▶ **ENTRIES SUPPLIED**:
———

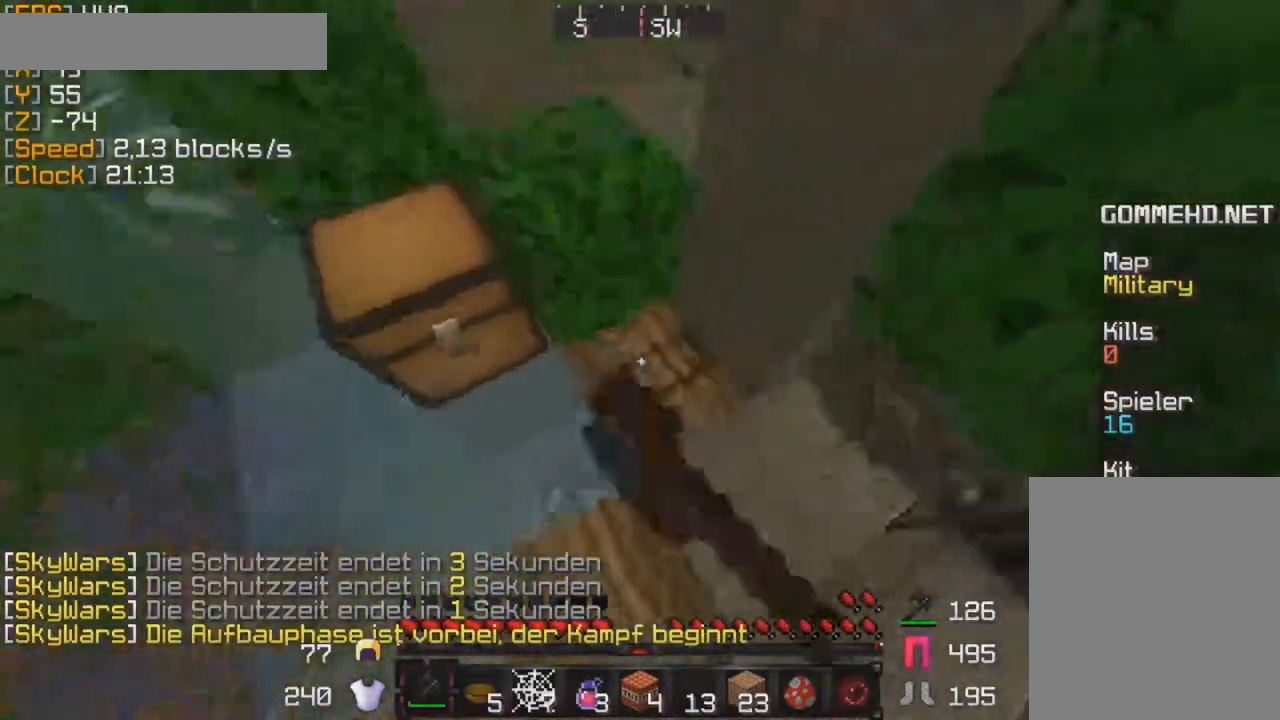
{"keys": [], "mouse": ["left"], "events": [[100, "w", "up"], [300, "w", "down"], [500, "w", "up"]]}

———

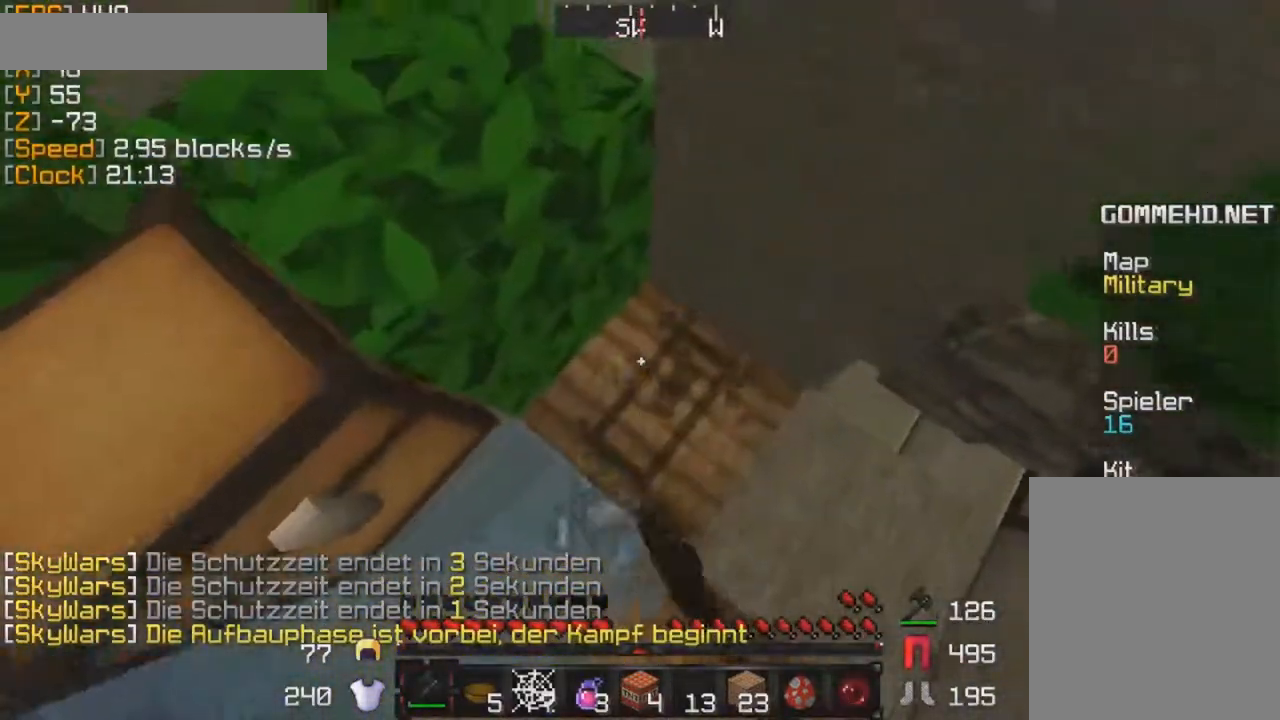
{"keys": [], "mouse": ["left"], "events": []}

———

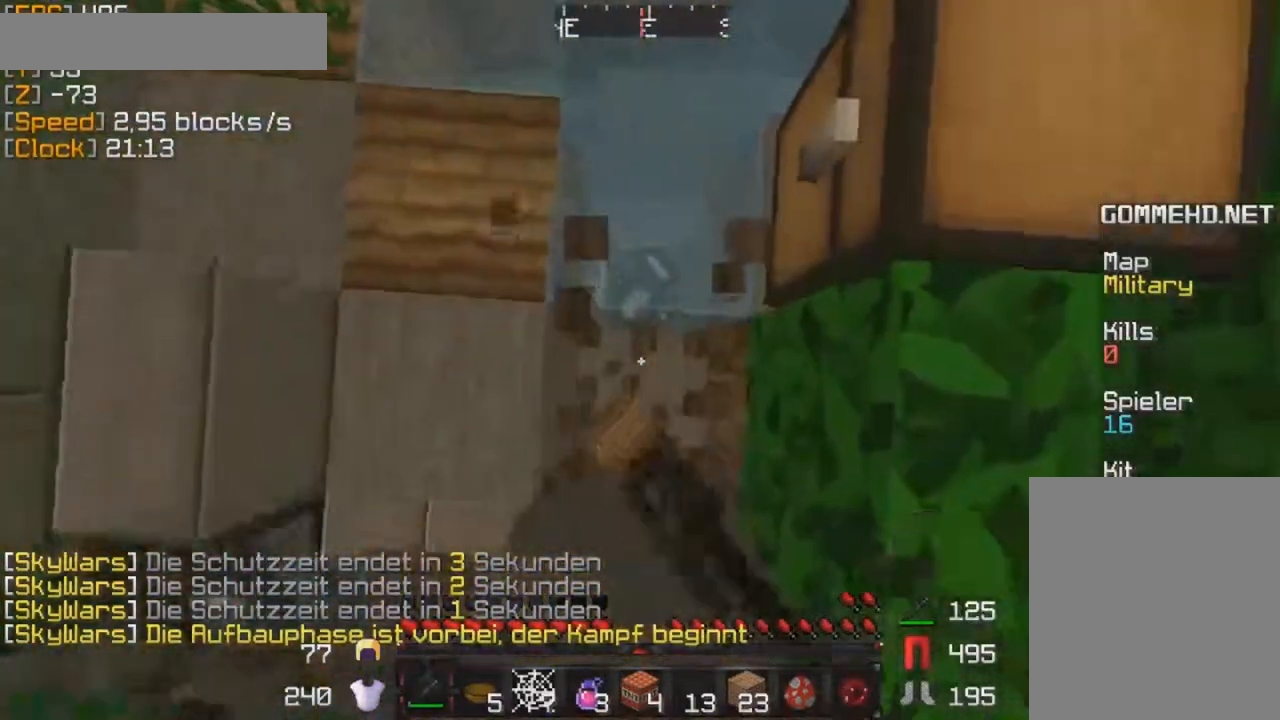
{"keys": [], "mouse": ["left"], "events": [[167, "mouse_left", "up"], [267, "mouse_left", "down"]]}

———

▶ **TRY IT**:
Out of the entries, pull every line that mentions "down".

▶ **YOUR RESPONSE**:
{"keys": [], "mouse": ["left"], "events": [[100, "w", "up"], [300, "w", "down"], [500, "w", "up"]]}
{"keys": [], "mouse": ["left"], "events": [[167, "mouse_left", "up"], [267, "mouse_left", "down"]]}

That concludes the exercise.